Justice Willcock noted at the time that Quinn’s “infrequent and tenuous connection with the house gave rise” to specific risks described by a personal lines underwriter who gave evidence on behalf of Wawanesa.
“I am satisfied that had notice been given to Wawanesa it would, on reasonable grounds, have altered the terms upon which it would have covered the risk and the premium that would have been charged for doing so,” Justice Willcock ruled at the time.
However, that ruling was overturned Nov. 1 by the provincial appeal court, which cited the Supreme Court of Canada’s 1932 ruling in the case of J. Donald Davidson versus The Laurentian Insurance Company.
In August 1928, Laurentian wrote a three-year policy on Davidson’s farm, which was destroyed by fire Mar. 21, 1930. On Feb. 20, 1930, Davidson had moved to Newmarket, Ontario with the intention of living there permanently and selling his farm. He had not given notice to Laurentian that his property became vacant.
At the time, Ontario Statutory Condition 5 (d) stated that an insurer shall not be liable for loss to an insured property that is “vacant or unoccupied for more than thirty consecutive days.”
“Evidence was offered at the trial to show that the vacancy of the property was a change material to the risk, but there was no evidence of any change material to the risk in addition to the bare fact of vacancy,” wrote Mr. Justice Sir Lyman Poore Duff, in the Supreme Court of Canada’s ruling, released Mar. 24, 1932, against Laurentian.
“We are of opinion that, by virtue of clause (d) of condition 5 in the policy, vacancy for a period of thirty days was one of the risks contemplated by the policy …”
The policy that Wawanesa renewed June 29, 2007 for Quinn and Peeble’s home in Surrey contained an exclusion for “loss or damage occurring after your dwelling has, to your knowledge been vacant for more than 30 consecutive days.”
The exclusion defined vacant as “circumstance where, regardless of the presence of furnishings: all occupants have moved out with no intention of returning and no new occupant has taken up residence; or in the case of a newly constructed house, no occupant has yet taken up residence.”

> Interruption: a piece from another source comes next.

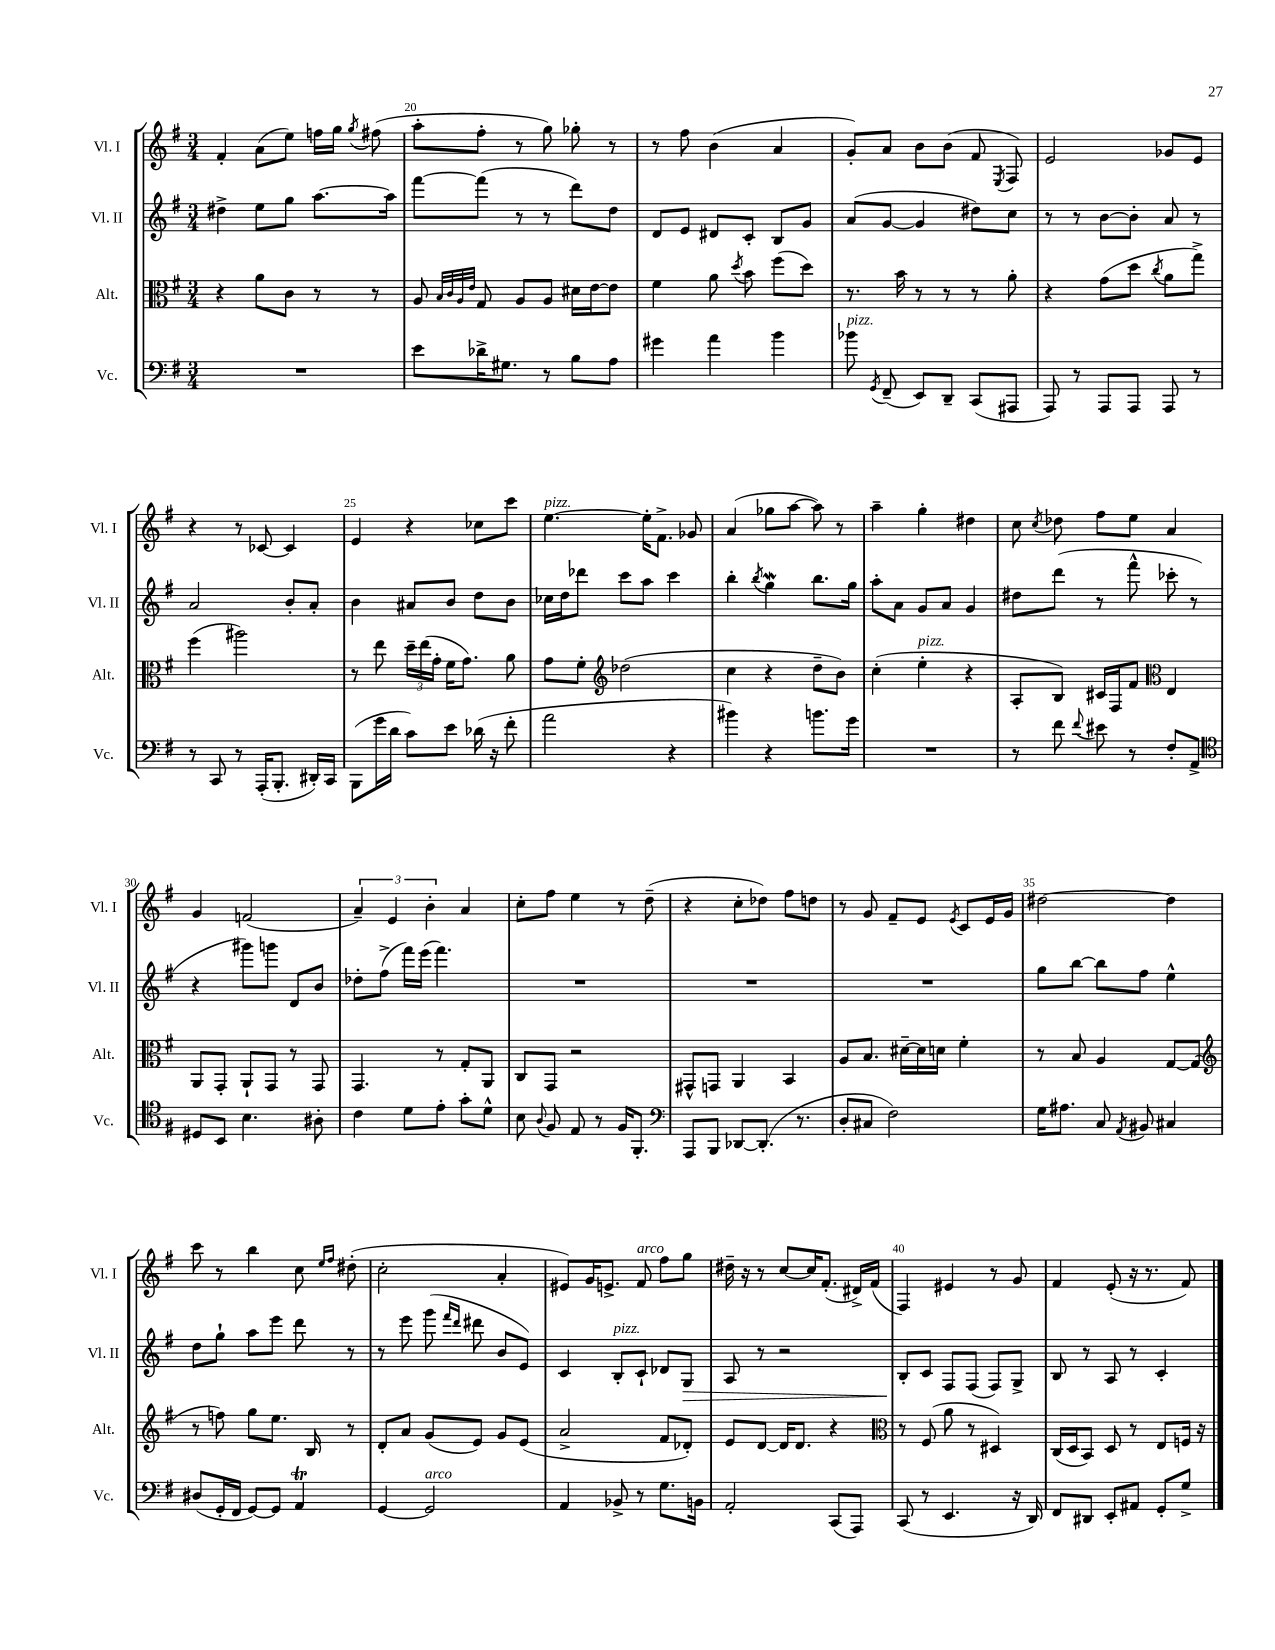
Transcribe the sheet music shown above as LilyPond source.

Wawanesa argued that the Supreme Court of Canada’s 1932 decision in Laurentian vs Davidson could not be applied to its dispute with Quinn and Peebles, contending there is a distinction between the terms “vacant” and “unoccupied” in common law.
But in its Nov. 1 ruling this year, the Court of Appeal for B.C. noted that Peebles and Quinn’s house in Surrey did remain “‘occupied’ in the usual sense of the word.”
The policyholders “were entitled to assume that the specific provision that inferentially permitted a 30-day period of un-occupancy (or ‘vacancy’ as defined by this policy) meant that it was ‘one of the risks contemplated by the policy'” wrote Madam Justice Mary Newbury, Mr. Justice John Hall, and Mr. Justice Edward Chiasson for provincial court of appeal. “If the clause permitted non-occupancy for up to 30 days, it permitted reduced occupancy as well.”